The privatisation zeal of the Liberal/Labour Executive continued unabated, though, and in 2002 they announced a decision to build three new private prisons at Addiewell, Low Moss and Grampian. Had all three proceeded within the private sector then Scotland would have had the highest percentage of prisoners - well over 40 percent - in private prisons anywhere in Europe.
The consequences would have been felt by the entire country not just the staff affected. Revenue payments for private prisons on a yearly basis would have been such that there would have likely been insufficient capital funding for future builds; resulting in a total privatisation by default.
A wind of change
The contracts for HMP Addiewell were shamefully signed off by the Liberal/Labour Executive prior to their removal from office in the election of 2007 and were unable to be abandoned due to prohibitive cancellation charges.

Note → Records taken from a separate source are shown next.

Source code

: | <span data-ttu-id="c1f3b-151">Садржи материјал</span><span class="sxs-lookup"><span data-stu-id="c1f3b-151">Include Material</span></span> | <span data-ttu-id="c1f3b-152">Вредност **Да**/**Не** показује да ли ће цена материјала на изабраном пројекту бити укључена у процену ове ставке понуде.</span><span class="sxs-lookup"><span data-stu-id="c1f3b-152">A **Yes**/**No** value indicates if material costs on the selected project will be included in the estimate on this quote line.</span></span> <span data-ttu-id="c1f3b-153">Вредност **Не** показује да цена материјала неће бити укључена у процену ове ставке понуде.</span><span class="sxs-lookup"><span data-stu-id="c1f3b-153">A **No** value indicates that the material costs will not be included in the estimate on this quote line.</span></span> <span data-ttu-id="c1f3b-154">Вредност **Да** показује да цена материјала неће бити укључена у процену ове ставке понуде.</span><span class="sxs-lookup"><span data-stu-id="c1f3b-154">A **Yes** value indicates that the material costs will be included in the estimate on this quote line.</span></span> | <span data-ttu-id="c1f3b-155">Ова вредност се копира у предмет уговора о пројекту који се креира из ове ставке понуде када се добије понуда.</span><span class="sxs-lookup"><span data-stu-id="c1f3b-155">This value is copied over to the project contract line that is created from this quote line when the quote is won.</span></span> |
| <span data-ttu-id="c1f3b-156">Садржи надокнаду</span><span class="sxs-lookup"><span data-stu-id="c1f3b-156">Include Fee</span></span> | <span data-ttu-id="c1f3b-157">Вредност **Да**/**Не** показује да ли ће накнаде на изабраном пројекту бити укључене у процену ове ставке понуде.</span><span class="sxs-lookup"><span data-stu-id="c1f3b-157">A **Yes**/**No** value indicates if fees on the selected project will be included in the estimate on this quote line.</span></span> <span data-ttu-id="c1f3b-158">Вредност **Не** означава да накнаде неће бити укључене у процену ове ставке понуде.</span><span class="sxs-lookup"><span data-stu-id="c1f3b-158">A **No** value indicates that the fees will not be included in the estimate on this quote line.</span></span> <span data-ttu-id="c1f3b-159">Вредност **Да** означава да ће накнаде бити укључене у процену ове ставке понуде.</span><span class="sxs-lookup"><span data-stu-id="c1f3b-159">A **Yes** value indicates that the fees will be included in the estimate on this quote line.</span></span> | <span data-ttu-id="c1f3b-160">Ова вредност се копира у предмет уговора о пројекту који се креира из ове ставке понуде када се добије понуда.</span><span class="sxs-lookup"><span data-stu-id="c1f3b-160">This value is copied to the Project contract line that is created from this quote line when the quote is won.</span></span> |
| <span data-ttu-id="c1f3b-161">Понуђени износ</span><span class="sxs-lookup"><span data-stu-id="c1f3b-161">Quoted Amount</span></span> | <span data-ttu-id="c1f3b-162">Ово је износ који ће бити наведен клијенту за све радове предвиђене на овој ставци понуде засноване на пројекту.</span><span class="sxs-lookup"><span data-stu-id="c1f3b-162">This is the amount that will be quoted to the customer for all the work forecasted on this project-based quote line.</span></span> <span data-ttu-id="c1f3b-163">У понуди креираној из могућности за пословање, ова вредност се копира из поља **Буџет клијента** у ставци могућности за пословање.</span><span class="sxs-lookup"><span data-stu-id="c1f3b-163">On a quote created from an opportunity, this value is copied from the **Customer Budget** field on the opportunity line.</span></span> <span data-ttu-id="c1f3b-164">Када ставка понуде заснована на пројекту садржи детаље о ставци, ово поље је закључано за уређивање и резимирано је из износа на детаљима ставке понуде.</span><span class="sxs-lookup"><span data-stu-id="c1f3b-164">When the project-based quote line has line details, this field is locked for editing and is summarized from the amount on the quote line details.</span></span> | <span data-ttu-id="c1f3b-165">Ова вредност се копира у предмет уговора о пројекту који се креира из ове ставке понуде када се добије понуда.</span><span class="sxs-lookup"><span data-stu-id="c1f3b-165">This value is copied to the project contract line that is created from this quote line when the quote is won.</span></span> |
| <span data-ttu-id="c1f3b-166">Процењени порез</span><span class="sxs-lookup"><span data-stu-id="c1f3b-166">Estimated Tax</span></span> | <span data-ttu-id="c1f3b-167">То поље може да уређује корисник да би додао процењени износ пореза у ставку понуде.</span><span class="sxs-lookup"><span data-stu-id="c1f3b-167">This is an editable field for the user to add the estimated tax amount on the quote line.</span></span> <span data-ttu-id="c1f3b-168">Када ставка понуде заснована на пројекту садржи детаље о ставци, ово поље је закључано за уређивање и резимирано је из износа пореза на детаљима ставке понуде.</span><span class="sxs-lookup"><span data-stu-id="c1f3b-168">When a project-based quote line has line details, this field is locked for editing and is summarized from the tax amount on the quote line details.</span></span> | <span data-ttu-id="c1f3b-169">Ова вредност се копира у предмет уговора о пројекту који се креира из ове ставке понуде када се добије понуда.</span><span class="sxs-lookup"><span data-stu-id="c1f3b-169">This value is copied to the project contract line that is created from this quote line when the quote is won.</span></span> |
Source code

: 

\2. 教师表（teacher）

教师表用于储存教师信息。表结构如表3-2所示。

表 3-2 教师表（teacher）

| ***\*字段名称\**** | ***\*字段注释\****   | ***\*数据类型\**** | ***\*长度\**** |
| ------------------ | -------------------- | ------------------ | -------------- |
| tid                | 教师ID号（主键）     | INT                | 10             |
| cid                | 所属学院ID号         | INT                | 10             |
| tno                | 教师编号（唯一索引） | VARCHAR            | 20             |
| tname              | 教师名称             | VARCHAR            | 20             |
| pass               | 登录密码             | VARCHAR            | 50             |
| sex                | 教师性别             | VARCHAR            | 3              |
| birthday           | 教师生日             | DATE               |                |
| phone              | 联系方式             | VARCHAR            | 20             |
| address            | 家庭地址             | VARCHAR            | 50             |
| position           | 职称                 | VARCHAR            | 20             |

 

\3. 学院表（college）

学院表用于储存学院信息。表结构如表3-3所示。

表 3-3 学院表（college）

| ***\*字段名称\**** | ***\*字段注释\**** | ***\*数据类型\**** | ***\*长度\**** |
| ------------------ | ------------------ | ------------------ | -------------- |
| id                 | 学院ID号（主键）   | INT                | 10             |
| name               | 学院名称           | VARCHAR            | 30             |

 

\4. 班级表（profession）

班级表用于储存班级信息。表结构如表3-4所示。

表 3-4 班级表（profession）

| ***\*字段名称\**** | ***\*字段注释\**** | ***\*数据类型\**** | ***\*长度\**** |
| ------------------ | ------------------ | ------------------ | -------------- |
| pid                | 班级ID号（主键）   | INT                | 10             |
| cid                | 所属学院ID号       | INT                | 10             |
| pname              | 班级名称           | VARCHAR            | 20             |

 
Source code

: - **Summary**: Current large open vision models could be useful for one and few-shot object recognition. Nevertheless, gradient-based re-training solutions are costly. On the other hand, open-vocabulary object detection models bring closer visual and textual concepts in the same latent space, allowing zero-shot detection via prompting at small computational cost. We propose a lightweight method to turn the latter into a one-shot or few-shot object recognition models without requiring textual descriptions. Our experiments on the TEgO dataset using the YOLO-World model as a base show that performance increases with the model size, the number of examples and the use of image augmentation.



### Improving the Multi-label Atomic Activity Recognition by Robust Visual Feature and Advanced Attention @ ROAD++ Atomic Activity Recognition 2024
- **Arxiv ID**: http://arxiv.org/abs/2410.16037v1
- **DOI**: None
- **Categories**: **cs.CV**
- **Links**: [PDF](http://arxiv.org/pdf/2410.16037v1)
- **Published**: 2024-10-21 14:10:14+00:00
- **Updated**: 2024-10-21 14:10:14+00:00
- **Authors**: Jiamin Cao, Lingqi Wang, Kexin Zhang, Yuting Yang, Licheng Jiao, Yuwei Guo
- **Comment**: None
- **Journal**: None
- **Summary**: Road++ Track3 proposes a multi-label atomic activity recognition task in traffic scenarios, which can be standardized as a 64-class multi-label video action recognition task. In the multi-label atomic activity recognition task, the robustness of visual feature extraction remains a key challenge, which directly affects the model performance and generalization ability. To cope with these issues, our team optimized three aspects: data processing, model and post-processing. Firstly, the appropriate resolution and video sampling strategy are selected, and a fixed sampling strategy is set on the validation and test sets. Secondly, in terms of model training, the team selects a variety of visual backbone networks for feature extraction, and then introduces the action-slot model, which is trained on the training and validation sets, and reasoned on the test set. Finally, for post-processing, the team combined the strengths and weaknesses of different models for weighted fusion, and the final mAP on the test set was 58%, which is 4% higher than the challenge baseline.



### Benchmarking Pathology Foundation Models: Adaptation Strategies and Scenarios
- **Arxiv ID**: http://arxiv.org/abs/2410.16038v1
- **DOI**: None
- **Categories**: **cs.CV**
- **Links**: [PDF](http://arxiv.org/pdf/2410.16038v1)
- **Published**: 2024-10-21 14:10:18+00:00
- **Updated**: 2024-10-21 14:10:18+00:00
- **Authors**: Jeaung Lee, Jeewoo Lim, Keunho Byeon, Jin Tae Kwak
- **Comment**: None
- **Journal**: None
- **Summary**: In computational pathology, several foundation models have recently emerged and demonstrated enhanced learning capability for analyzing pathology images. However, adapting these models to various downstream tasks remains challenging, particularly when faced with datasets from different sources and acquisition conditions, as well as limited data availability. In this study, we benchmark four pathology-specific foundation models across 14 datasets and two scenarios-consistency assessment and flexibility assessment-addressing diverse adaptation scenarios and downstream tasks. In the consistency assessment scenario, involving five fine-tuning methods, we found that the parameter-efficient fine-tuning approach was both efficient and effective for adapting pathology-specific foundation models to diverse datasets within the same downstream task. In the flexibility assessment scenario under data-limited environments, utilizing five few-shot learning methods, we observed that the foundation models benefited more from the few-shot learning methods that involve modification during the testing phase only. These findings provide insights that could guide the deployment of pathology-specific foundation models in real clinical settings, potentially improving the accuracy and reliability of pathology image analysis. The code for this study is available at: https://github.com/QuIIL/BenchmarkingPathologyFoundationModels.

However, the incoming Scottish Natonal Party administration was able to ensure that both the proposed HMP Low Moss and the future HMP Grampian proceeded through normal procurement means and in the state sector. This left Addiewell and Kilmarnock as the only private prisons in the Scottish estate.
It would also be fair to say that a great deal of institutionalised opposition required to be overcome amongst senior staff and officials still extolling the virtues of the private sector, despite the change desired by both a new administration and their electorate. It is indicative, perhaps, of just how all pervasive that New Labour doctrine of the Private Finance Initiative (PFI) and Public Private Partnerships (PPP) was at the time.
Thankfully, a wind of change has blown through SPS and the organisation is committed once again to being a proper public service, not acting as a contract provider to big business.
The costs and consequences of Addiewell and Kilmarnock, though, will be born for years to come; both in the price to the taxpayer for their running and in the terms and conditions for staff working in them. But, the operators, sensing the change in mood have, at least, taken their sights and sites for private prisons elsewhere.
Less may be lifted in PFI/PPP from prisons than will be filched from Education and Health. The consequences are also less visible in a secure estate than a public building. But, many a prisoner must wonder about the comparative justice of robbery with a six gun and that with a fountain pen!